Sunday, November 11, 2007

GREAT Britain

What's so great about Britain? How come we don't call ourselves Great Australia? Well, we do have the Great Australian Bight, and the Great Barrier Reef - but you'd think a country like Oz could be called "Great" all over.

Maybe it's so obvious that it just goes without saying.

Recently we have met a few Great Brits, though. If there are enough of them in this country, then it really must be great!

Take Andy, for instance. He's the guy we bought our car from.



It's a pretty unremarkable car - we've never even taken a proper photo of it. But a remarkable fellow that sold it to us.

He lives in Newton Abbott, which is not far from here - but the road between here and there (where it goes through the village of Kingskersell) is always a nightmare. It's just a bumper-to-bumper crawl, pretty well any time of day or night. You have to pity the people who commute to Exeter from here, because there is no other way to get there, only a dotted line on the map with "proposed" indicates the government's intention to start thinking about doing something after the year 2010 or so.

Anyway, Newton Abbott itself has tiny, hilly, tangled streets. I spent ages poring over the map book to find Andy's place, and we drove up there in the hire car we still had. We got there OK, Peter driving and me navigating (as usual). We examined the car, and Andy took us for a drive in it, out onto some faster roads so Peter could get a feel for it. We were very satisfied, and Andy gave it to us for a really fair price. Then we went into his place and met his wife and daughter and had a cup of tea while the papers were filled out and cash handed over.

And then - the moment of truth. Only Peter was insured to drive the hire car, I had to drive the 'new 'car home. I had not driven any car for about three years, and I had never driven in the UK. We had to both find our way out of Newton Abbott and through Kingskerswell, and the traffic had begun to build since we came there.

Peter would follow me, naturally, and keep an eye on me. After more than two weeks of driving the hire car he had finally got used to the fact that (apparently the thing in Britain) the indicator stalk is on the left and the windscreen wipers on the right, and had stopped trying to indicate with the wipers - however I knew this would still be a problem for me.

I was sitting in the car, peering at the map, trying desperately to memorize the road numbers and turns to get us through Newton Abbott. Observing my distress, Andy - who no longer had any reason to care about what happened - suggested that he drive his wife's car (as he no longer had a car) and lead us out of there.

What a great guy! And so he did. He took us all the way out of the town and stuck with us until we were on the road I was confident about. As he finally turned off, I flashed my lights and waved my windscreen wipers at him to say 'thanks'!

And then there was Keith.

We saw a notice in the local Post Office that these people were selling a bunch of stuff. We went around there and bought a few things from him.

Our little car wouldn't take the stuff we'd bought, so Keith loaded it onto his trailer and brought it around. Helpful bloke.

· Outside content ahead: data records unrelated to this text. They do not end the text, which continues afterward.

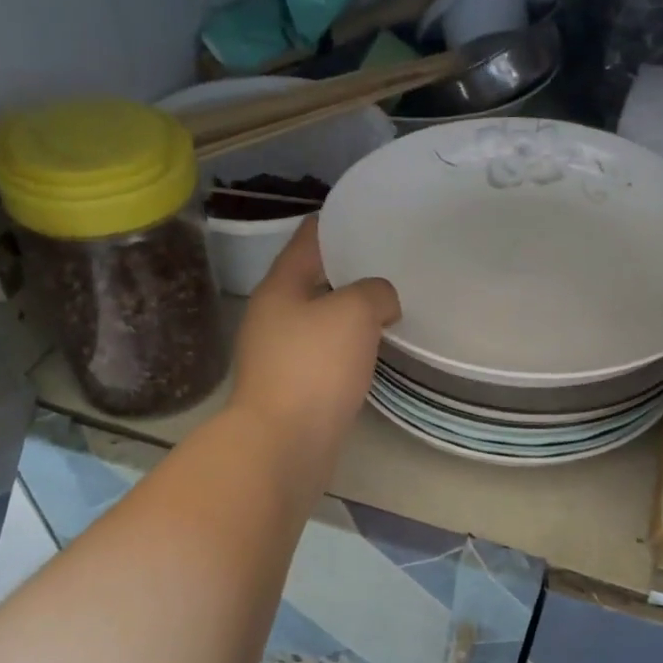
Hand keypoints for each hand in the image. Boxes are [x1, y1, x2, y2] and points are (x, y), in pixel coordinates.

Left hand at [230, 219, 399, 456]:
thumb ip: (374, 292)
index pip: (308, 239)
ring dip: (349, 313)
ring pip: (320, 321)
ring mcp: (278, 355)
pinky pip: (324, 356)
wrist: (283, 445)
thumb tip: (380, 304)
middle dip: (348, 271)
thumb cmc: (314, 367)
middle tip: (390, 264)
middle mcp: (273, 317)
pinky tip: (374, 352)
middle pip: (313, 280)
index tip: (368, 217)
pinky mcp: (291, 390)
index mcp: (280, 287)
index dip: (336, 223)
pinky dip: (347, 348)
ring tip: (389, 306)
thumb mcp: (354, 312)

Then we bought this little computer from him - not the screen or keyboard, just the actual computer - to set up as a second computer in our house, in one of our future student rooms.



It's a cute little thing, and Keith sold it to us very cheaply, and it was soon set up and working beautifully. So I was working upstairs on the laptop, and Peter was downstairs on our new computer and we were having these loud conversations up and down the stairs ... but at least we weren't taking turns on the computer, it was great!

And, all of a sudden, it just died on us. Dead as a maggot, couldn't do anything with it.

We phoned Keith, because he was such a friendly guy, and we thought he might have a few ideas about what to do - seemed like a cluey chap, computer-wise.

Keith came around, took it home and worked on it - and got it going again. But he was most concerned that he might have sold us a dud, just couldn't stomach that idea.

That was great for a week or so, and then it did it again. Keith had said he would happily take it back and give us our money back. Which he did, and sold us his laptop instead - we were more than happy to buy something else from this great Brit!